HIV conversation centers on pill that prevents transmission

John Byrne was born in 1981, a few months before the U.S. Centers for Disease Control and Prevention revealed a new report about “five young, previously healthy, gay men in Los Angeles” suffering from strange infections that had already killed two of them.

That was on June 5. Throughout that summer, doctors across the United States reported similar cases of “GRID” (gay-related immune deficiency) and The New York Times reported on a deadly cancer affecting 41 gay men in New York and California in early July. The next year, the CDC named the new plague AIDS, and gay men in San Francisco and New York City began the first community-based efforts to eradicate its cause, human immunodeficiency virus or HIV.

Condoms were the only reliable defense against contracting HIV then, and AIDS activists fervently encouraged young gay men not to bareback.

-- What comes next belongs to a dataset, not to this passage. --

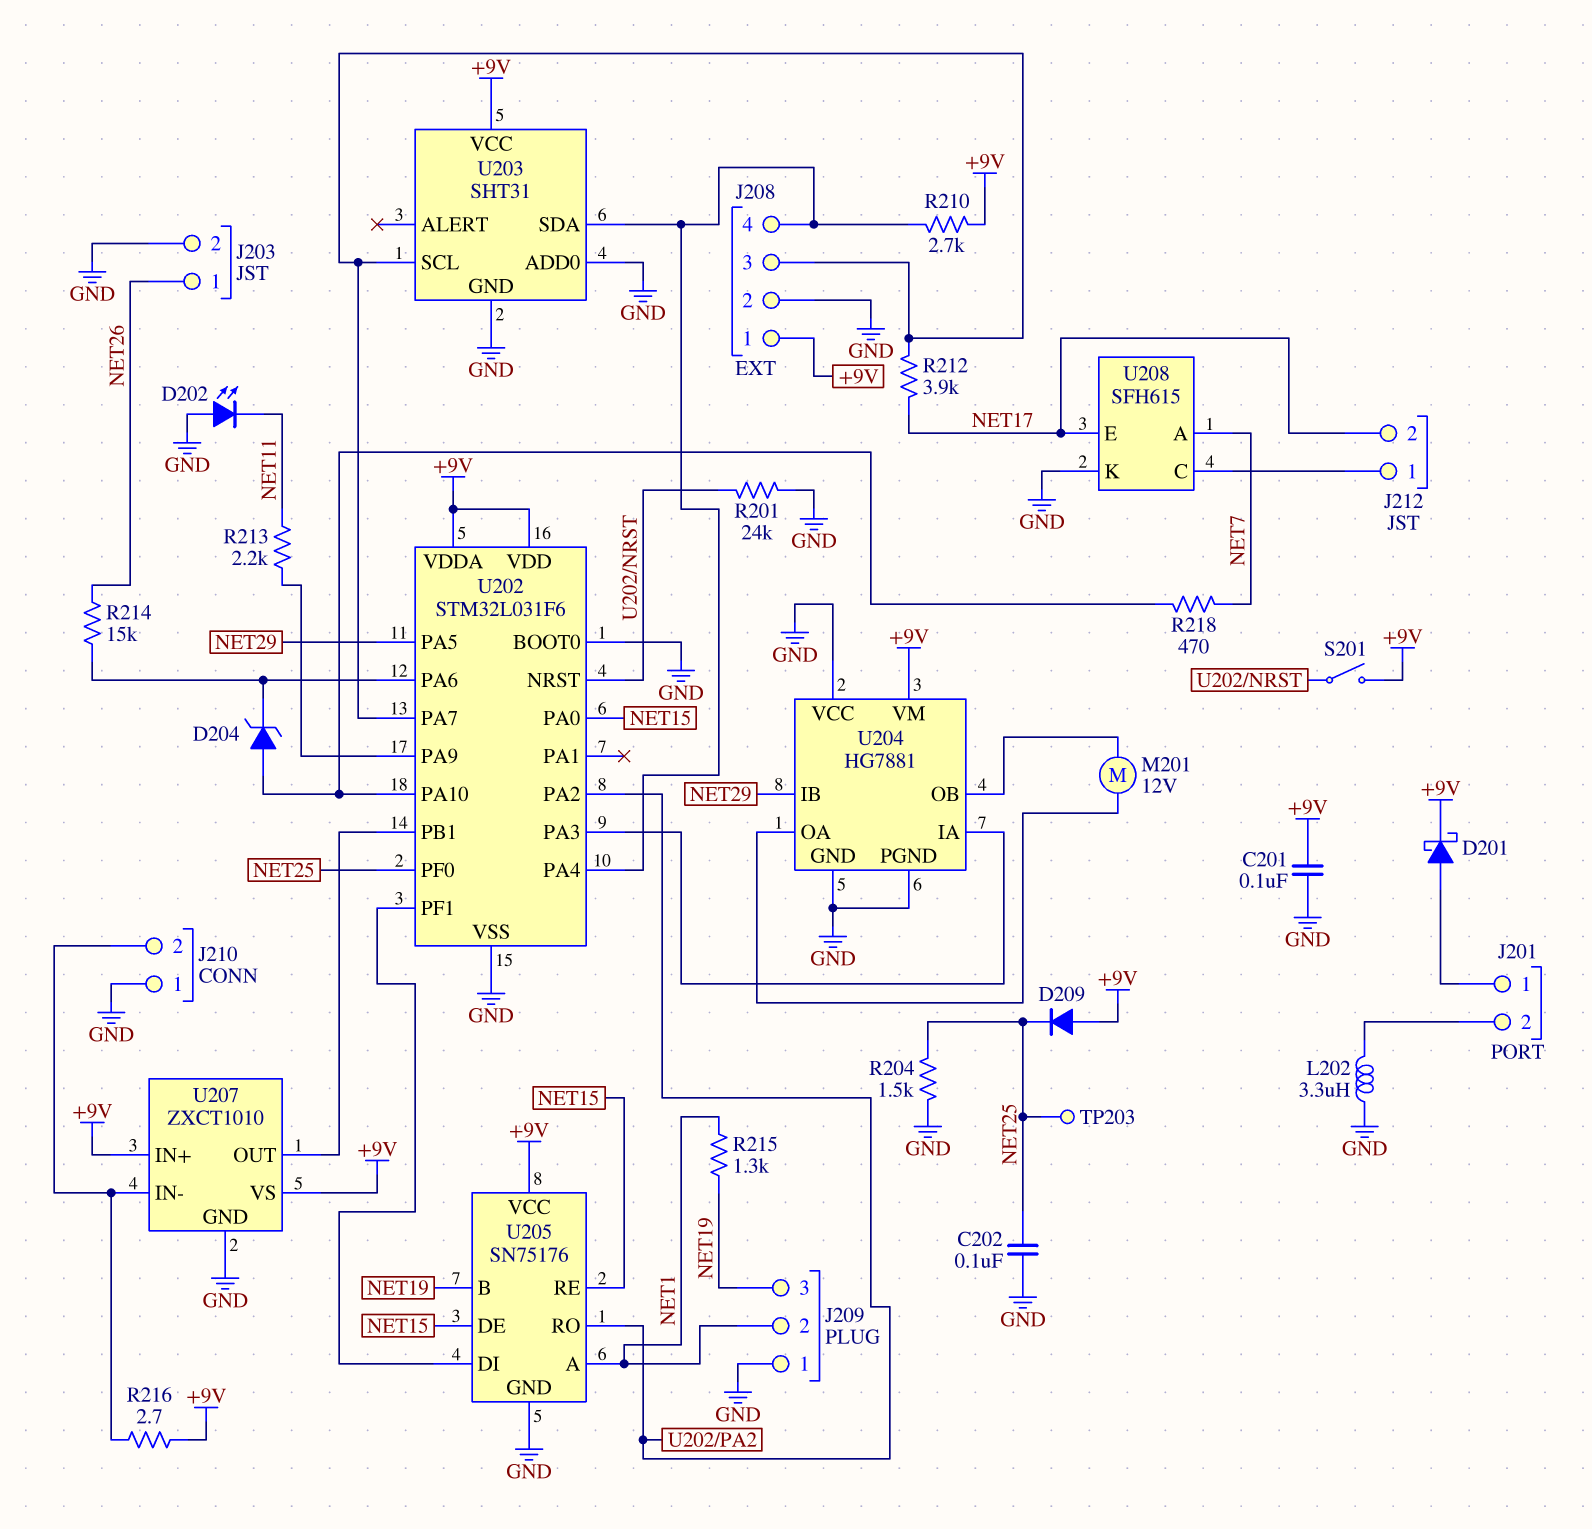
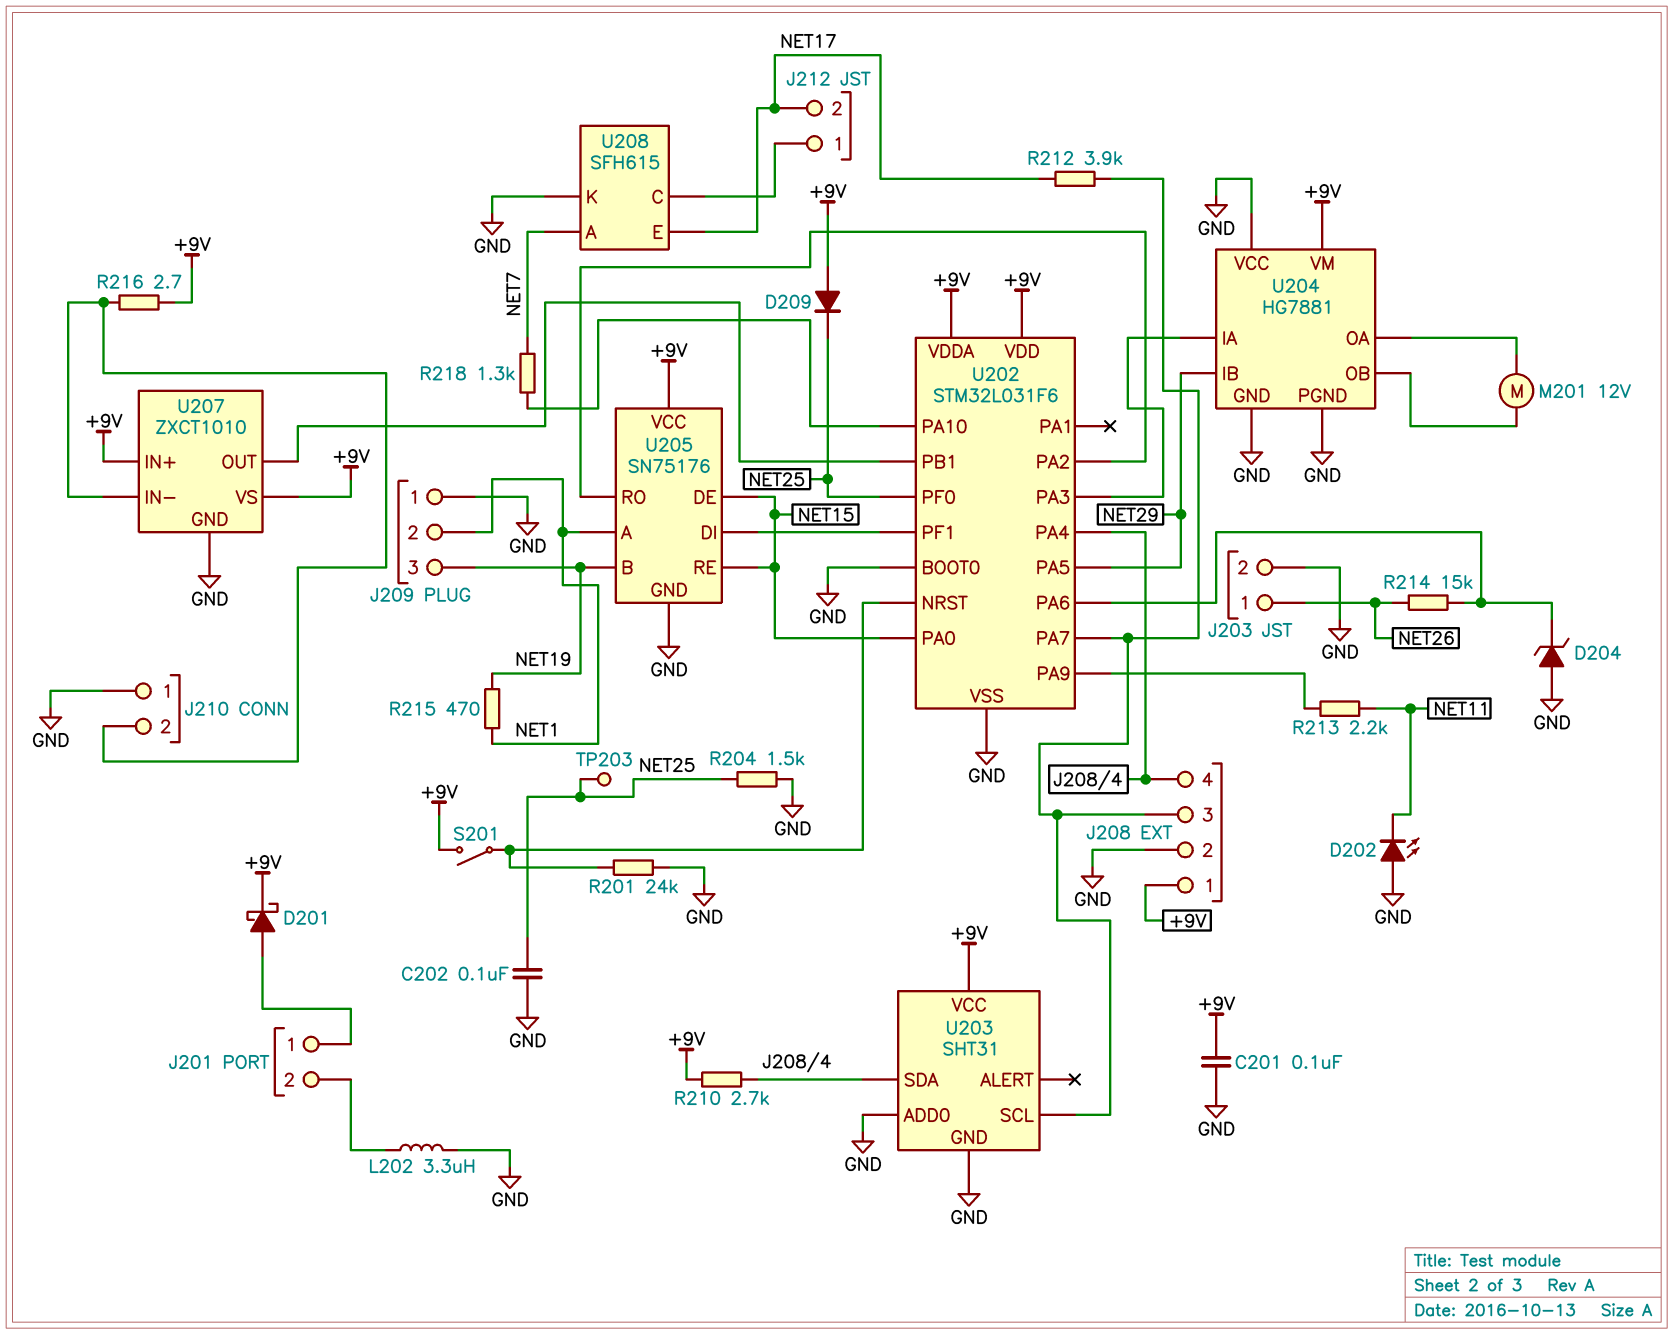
D204: zener (A U202/PA10, K U202/PA6) -> zener (A GND, K U202/PA6)
R215: 1.3k (NET1, NET19) -> 470 (NET1, NET19)
R218: 470 (NET7, U202/PA10) -> 1.3k (NET7, U202/PA10)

More than three decades since those first reports, plenty has improved across the country when it comes to HIV and AIDS. Still, Miami-Dade and Broward counties still claim the highest rates of new HIV infections in the United States. Byrne, publisher of RawStory.com, and others throughout South Florida have begun their own community-based campaigns to address this alarming local trend.

And despite warnings from activists, drug companies and the U.S. government, some young men are dropping the latex in favor of a little blue pill deemed equally effective in preventing the spread of HIV.

The pill, Truvada by Gilead Sciences, has been used for about a decade for HIV treatment. As it turns out, it’s been found to be nearly 100 percent effective in preventing people who are HIV negative from contracting the virus.

“Swallow This” is the slogan for a campaign Byrne recently launched. He is advocating something revolutionary: the widespread use of PrEP or pre-exposure prophylaxis.

“I never really liked condoms. It didn’t feel sexy. It didn’t feel like sex,” says Byrne, who came out at 15 and became sexually active in high school at the height of the AIDS crisis.